You need to enable JavaScript to run this app.
导航
ClickHouse Python Driver
最近更新时间:2024.12.09 17:41:28首次发布时间:2023.12.18 12:14:26

本文介绍如何在 Python 开发环境连接并访问 ByteHouse 云数仓。
ByteHouse 兼容下列开源 ClickHouse Python Driver 程序:

  • mymarilyn/clickhouse-driver (非 Clickhouse 官方驱动,本文已在程序 0.2.9 版本下验证)

说明

需要 Python 3.8 或更高版本的支持。

前提条件

访问 ByteHouse 所需的连接信息,请参考 获取连接信息 获取。

程序安装

安装依赖项

您可能需要安装以下依赖项:

apk add gcc musl-dev

从 PyPI 安装

可以通过如下命令,获取最新发布版本的 clickhouse-driver。

pip3 install clickhouse-driver

从 github 安装

开发版本通过如下命令安装。

pip3 install git+https://github.com/mymarilyn/clickhouse-driver@master#egg=clickhouse-driver

连接示例
本章节介绍通过 mymarilyn/clickhouse-driver 程序连接 ByteHouse 的基本用法,您可以在程序 Github 主页 获取最新的文档和发布版本信息。

支持数据类型

Data Types

数据类型

Insert Type

Select Type

[U]Int8/16/32/64/128/256

int, long

int

Float32/64

float, int, long

float

Date/Date32

date, datetime

date

DateTime

datetime, int, long

datetime

String/FixedString(N)

str, bytes

str, bytes

Enum8/16

Enum, int, long, str

str

Array(T)

list, tuple

list

Bool

bool

bool

UUID

str, UUID

str

Decimal

Decimal, float, int, long

Decimal

IPv4/IPv6

IPv4Address/IPv6Address, int, long, str

IPv4Address/IPv6Address

使用示例

设置连接信息

可参考下面代码样例设置 ByteHouse 连接信息,按照获取 ByteHouse 连接信息中信息替换下面的 HOST、PORT 和 API_KEY 字段。

  1. 通过传递参数的方式:
from clickhouse_driver import Client

client = Client(
    host="{HOST}",
    port=19000,
    user="bytehouse",
    password="{API_KEY}",
    database="{DATABASE}",
    secure=True,
)
  1. 通过连接字符串的方式。
from clickhouse_driver import Client

uri = "clickhouse://bytehouse:{API_KEY}@{HOST}:19000/{DATABASE}?secure=True"
client = Client.from_url(uri)

基本用法示例

请参阅以下基本查询的示例代码。
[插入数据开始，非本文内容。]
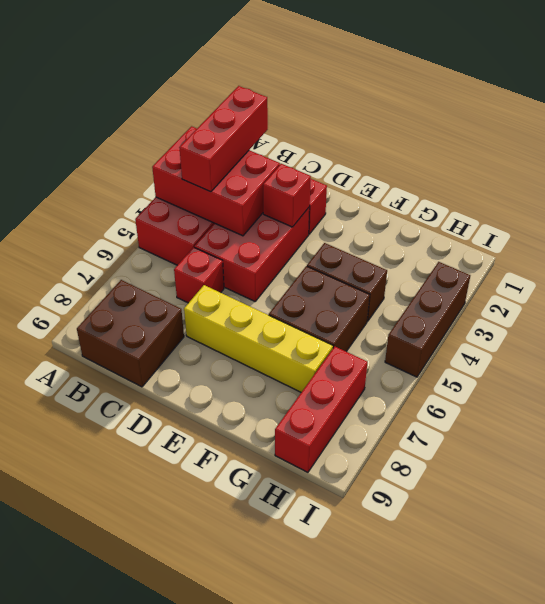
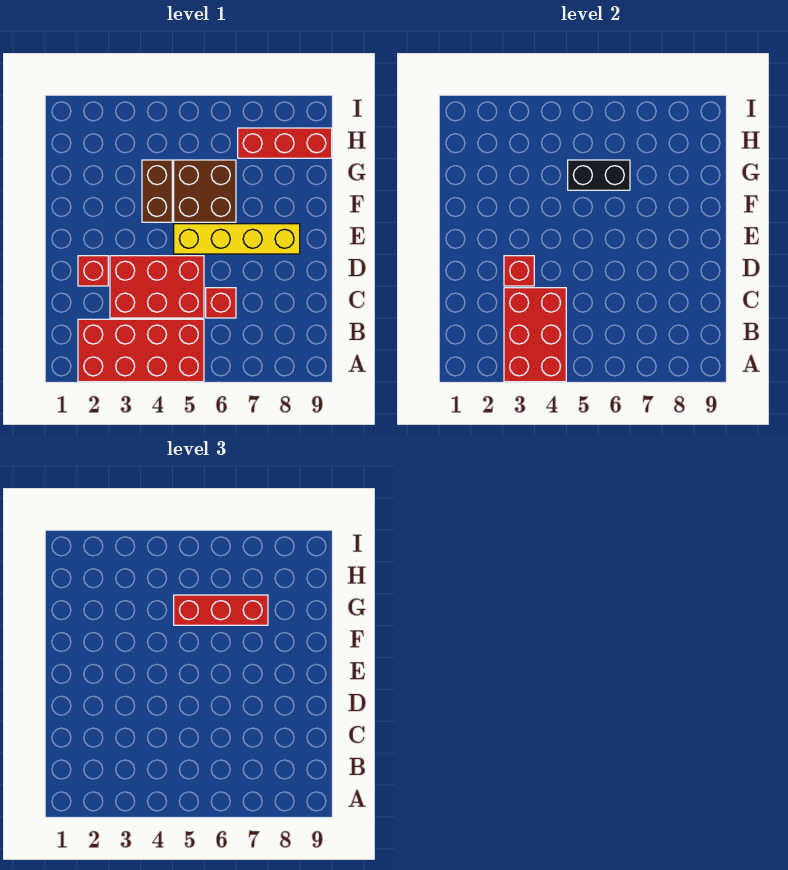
red 1x3 brick [179,86,268,192] -> red 1x3 brick moved to [174,595,268,625]
brown 2x2 brick [77,280,184,387] -> none
yellow 1x4 brick [184,285,333,392] -> yellow 1x4 brick turned to [174,224,300,254]
none -> black 1x2 brick [568,160,630,190]
brown 1x3 brick [385,262,470,377] -> none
按照获取 ByteHouse 连接信息中信息替换下面的 HOST、PORT 和 API_KEY 字段。

from clickhouse_driver import Client
from datetime import datetime

# Connect to ByteHouse
client = Client(
    host="{HOST}",
    port=19000,
    user="bytehouse",
    password="{API_KEY}",
    database="{DATABASE}",
    secure=True,
)

# Create Table
create_table_query = """
CREATE TABLE IF NOT EXISTS example_table (
    id Int32,
    name String,
    created_at DateTime
)
ENGINE = CnchMergeTree()
ORDER BY id;
"""
client.execute(create_table_query)

# Insert Data
data = [
    (1, 'Alice', datetime(2024, 11, 20, 10, 30, 0)),
    (2, 'Bob', datetime(2024, 11, 20, 11, 0, 0)),
    (3, 'Charlie', datetime(2024, 11, 20, 12, 15, 0)),
]
client.execute("INSERT INTO example_table (id, name, created_at) VALUES", data)

# Query Data
rows = client.execute("SELECT * FROM example_table")
for row in rows:
    print(row)

指定服务器设置

如果ByteHouse服务器支持某设置(例如virtual_warehouse),而开源驱动包中没有该设置,可以通过参考下面的示例增加。
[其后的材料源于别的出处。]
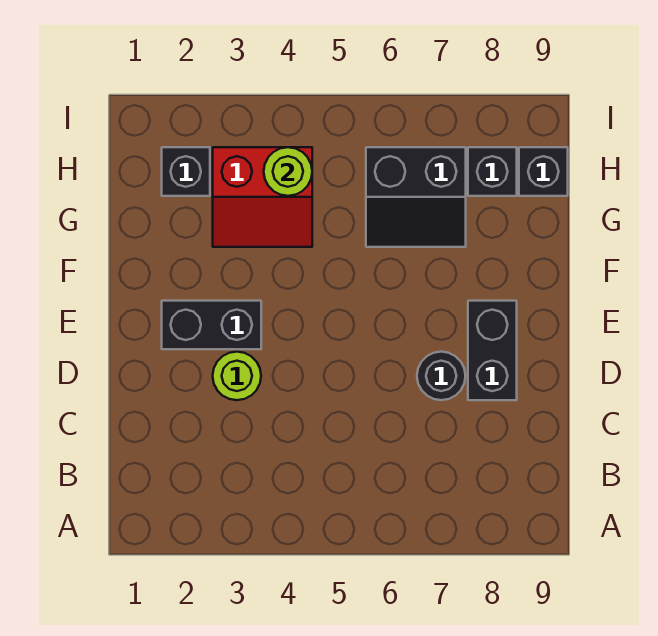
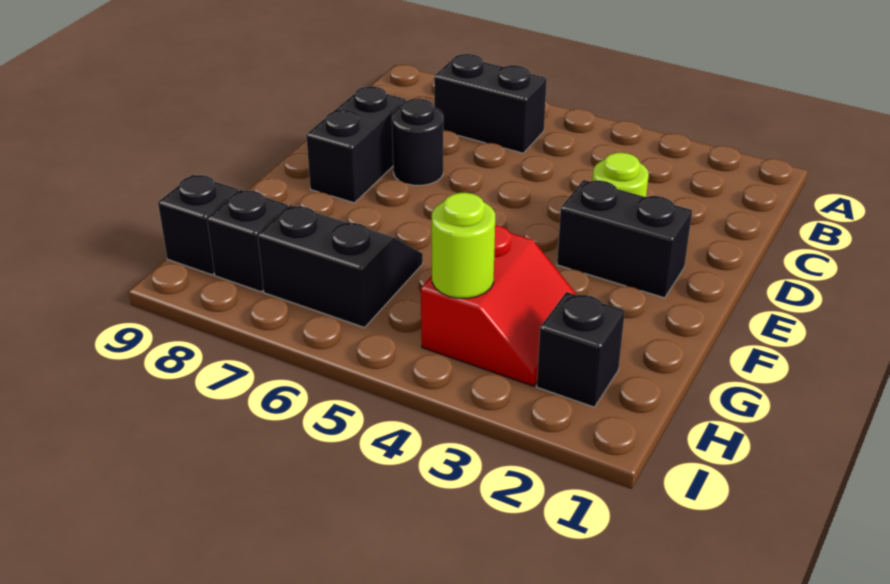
none -> black 1x2 brick [434,54,547,153]
red 2x2 slope [213,147,312,247] -> red 2x2 slope turned to [421,225,577,386]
from clickhouse_driver import Client
from clickhouse_driver.settings.available import settings as available_settings, SettingString

available_settings['virtual_warehouse'] = SettingString

client = Client(
    host="{HOST}",
    port=19000,
    user="bytehouse",
    password="{API_KEY}",
    database="{DATABASE}",
    secure=True,
    settings={"virtual_warehouse": "vw-123456789-vw-name"},
)

指定查询 ID

from clickhouse_driver import Client

# client = Client(...) # Initialize client

query_id = "bbd7dea3-eb63-4a21-b727-f55b420a7223"
client.execute("SELECT 1", query_id=query_id)

从 Pandas dataframe 插入数据

'use_numpy': True 设置需要 Numpy / Pandas 包的支持,可参考下面的示例。
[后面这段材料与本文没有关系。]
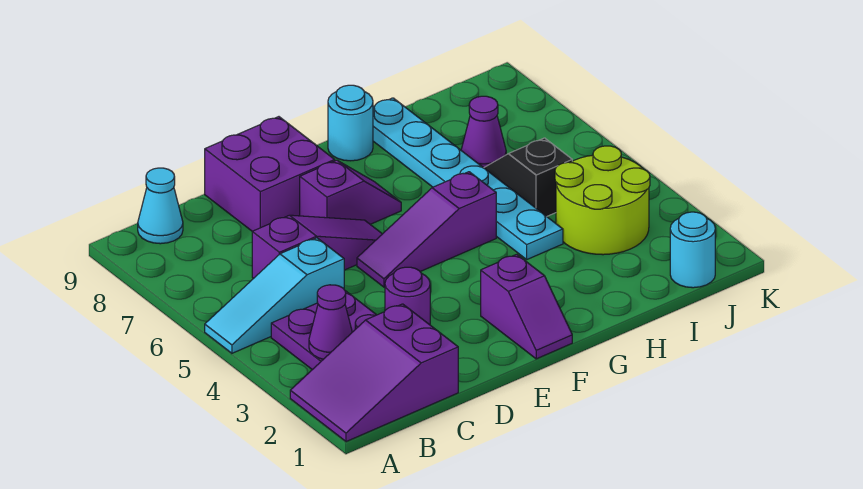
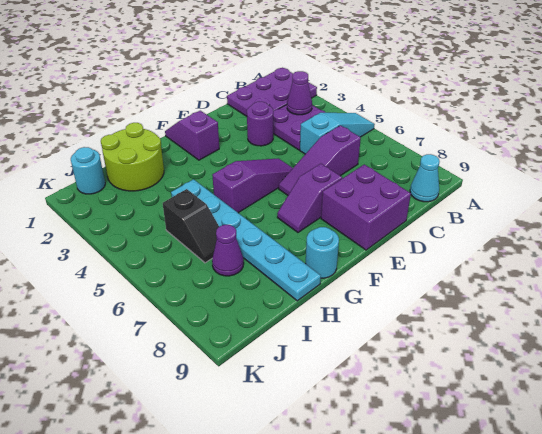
purple 2x3 slope [290,304,458,442] -> purple 2x3 plate [227,68,317,116]
lime 2x2 round brick [555,146,650,255] -> lime 2x2 round brick moved to [101,123,164,191]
from clickhouse_driver import Client
import pandas as pd

client = Client(
    host="{HOST}",
    port=19000,
    user="bytehouse",
    password="{API_KEY}",
    database="{DATABASE}",
    secure=True,
    settings={"use_numpy": True},
)

client.execute(
   'CREATE TABLE test_df (x Int, y String) Engine = CnchMergeTree() ORDER BY tuple()'
)

df_insert = pd.DataFrame({
    'x': [1, 2],
    'y': ['apple', 'banana'],
}, dtype=object)

client.insert_dataframe('INSERT INTO test_df VALUES', df_insert)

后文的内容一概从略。